##### Passage

Ever heard of sebum? It’s a lot more common than you think. If you’re still wondering, it’s the lesser-known cousin of the sweat glands on your skin. Those times when you wash your face and find a load of oil on your nose bridge? Yes, that’s sebum. Put simply, it’s an oily secretion that comes from the sebaceous glands.
These glands are located on the same layer as the sweat glands, and the sebum helps keep the skin healthy. It traps microbes and is vital to keeping the skin in optimum condition. So the oil in your skin is good for you!
So where’s the problem with oily skin? Let’s look into it:
Oily skin defined
As stated before, the problem isn’t having oil on your skin. Not having enough oil secreted can also be problematic, leading to complications like dry skin.
You know you have oily skin if your face has that shine in the light. Also, oily skin is a nuisance if you dab at your tissue and get a greasy mess. Well, we’re gonna bust a little myth for you here.

##########
##### Listed entries

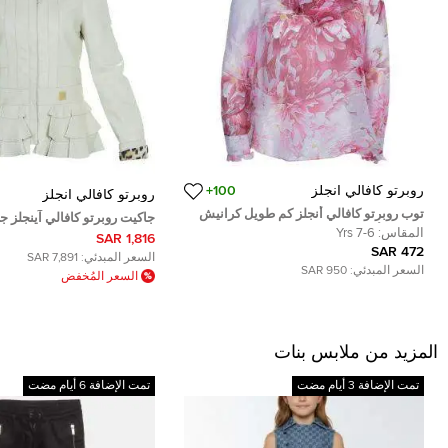
روبرتو كافالي انجلز
100+
روبرتو كافالي انجلز
توب روبرتو كافالي أنجلز كم طويل كرانيش
جاكيت روبرتو كافالي آينجلز ج
ونقوش أزهار حرير وردي 6 سنوات
المقاس:
6-7 Yrs
مزين بكشكشة 12 سنة
1,816 SAR
472 SAR
السعر المبدئي:
7,891 SAR
السعر المبدئي:
950 SAR
السعر المُخفض
المزيد من ملابس بنات
تمت الإضافة 3 أيام مضت
تمت الإضافة 6 أيام مضت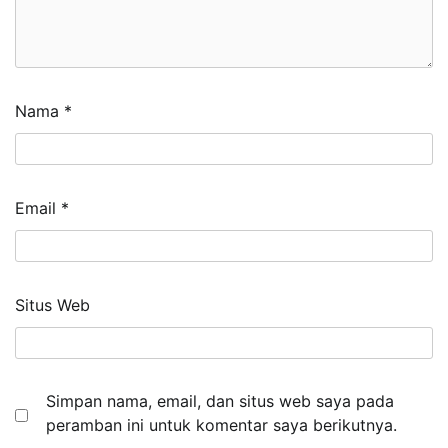
Nama
*
Email
*
Situs Web
Simpan nama, email, dan situs web saya pada
peramban ini untuk komentar saya berikutnya.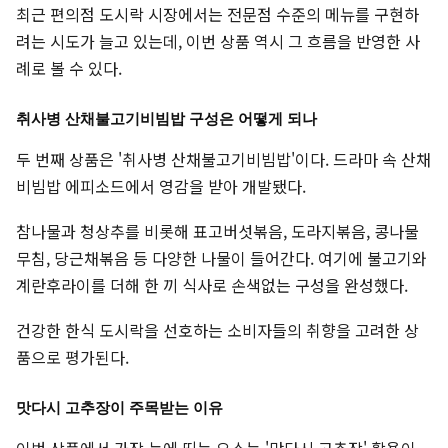
최근 편의점 도시락 시장에서는 전문점 수준의 메뉴를 구현하
려는 시도가 늘고 있는데, 이번 상품 역시 그 흐름을 반영한 사
례로 볼 수 있다.
취사병 산채불고기비빔밥 구성은 어떻게 되나
두 번째 상품은 '취사병 산채불고기비빔밥'이다. 드라마 속 산채
비빔밥 에피소드에서 영감을 받아 개발됐다.
참나물과 청상추를 비롯해 표고버섯볶음, 도라지볶음, 콩나물
무침, 당근채볶음 등 다양한 나물이 들어간다. 여기에 불고기와
계란후라이를 더해 한 끼 식사로 손색없는 구성을 완성했다.
건강한 한식 도시락을 선호하는 소비자들의 취향을 고려한 상
품으로 평가된다.
맛다시 고추장이 주목받는 이유
이번 상품에서 가장 눈에 띄는 요소는 '맛다시 고추장' 활용이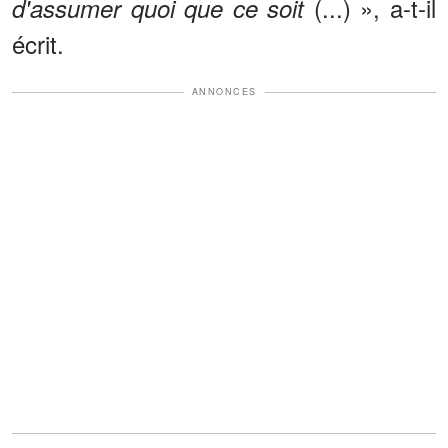
(...) », a-t-il
d'assumer quoi que ce soit
écrit.
ANNONCES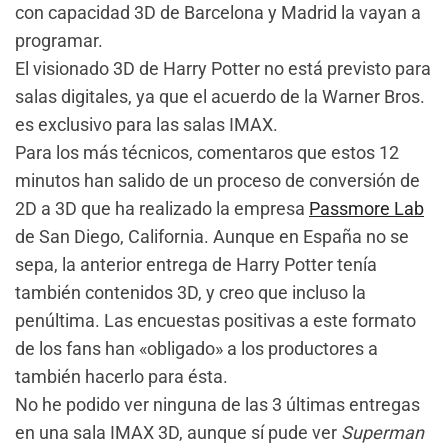
con capacidad 3D de Barcelona y Madrid la vayan a
programar.
El visionado 3D de Harry Potter no está previsto para
salas digitales, ya que el acuerdo de la Warner Bros.
es exclusivo para las salas IMAX.
Para los más técnicos, comentaros que estos 12
minutos han salido de un proceso de conversión de
2D a 3D que ha realizado la empresa
Passmore Lab
de San Diego, California. Aunque en España no se
sepa, la anterior entrega de Harry Potter tenía
también contenidos 3D, y creo que incluso la
penúltima. Las encuestas positivas a este formato
de los fans han «obligado» a los productores a
también hacerlo para ésta.
No he podido ver ninguna de las 3 últimas entregas
en una sala IMAX 3D, aunque sí pude ver
Superman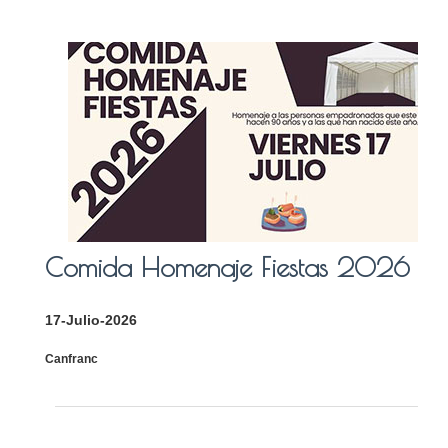
Comida Homenaje Fiestas 2026
17-Julio-2026
Canfranc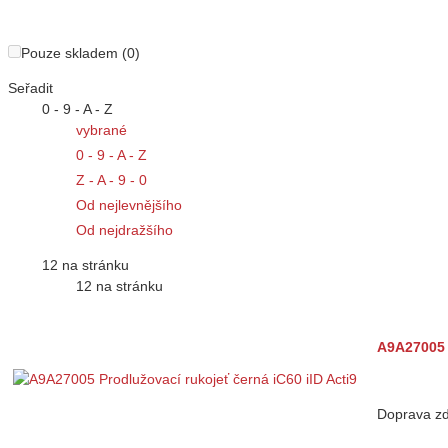
Pouze skladem (0)
Seřadit
0 - 9 - A - Z
vybrané
0 - 9 - A - Z
Z - A - 9 - 0
Od nejlevnějšího
Od nejdražšího
12 na stránku
12 na stránku
A9A27005 P
Doprava z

##########

• Check your understanding:
A - Translate this sentence from the oily skin passage into Spanish: "So the oil in your skin is good for you!"
B - Please carry on the oily skin passage from its final sentence.
None of this material is needed.

• Written answers:
A - ¡Así que el aceite de tu piel es bueno para ti!

B -
On its own, oily skin is not a serious issue. It’s normal for some people to have oilier skin than others, and it’s just the way their skin works.
The problem arises when the excess sebum gets deposited in the skin’s pores. It clogs them up, subsequently causing acne. People who have oily skin usually have blackheads and pimples around the regions of their faces with the most oil clog. It also enlarges the pores itself, which leads to further complications.
Now, if you’ve had oily skin for as long as you can remember, then it’s probably a hereditary thing for you. If it runs in the family, there are high chances you’ll get it too. There are other factors, however, such as:
When the oil gets out of hand, people often want to actively do something about it. Some remedies are temporary and will need to be applied from time to time for maximum effect. Others last a little bit longer.
Before we get to the remedies, though, let’s get into certain things that people inadvertently do to make matters worse for their oily skin.
Excess oil on your skin isn’t just going to evaporate and disappear just like that. That being said, however, there’s a lot you can do to keep it at bay and not make it any worse than it needs to be. Here are some of the things you can look into that can make your life a lot easier when it comes to oily skin.
Your water intake.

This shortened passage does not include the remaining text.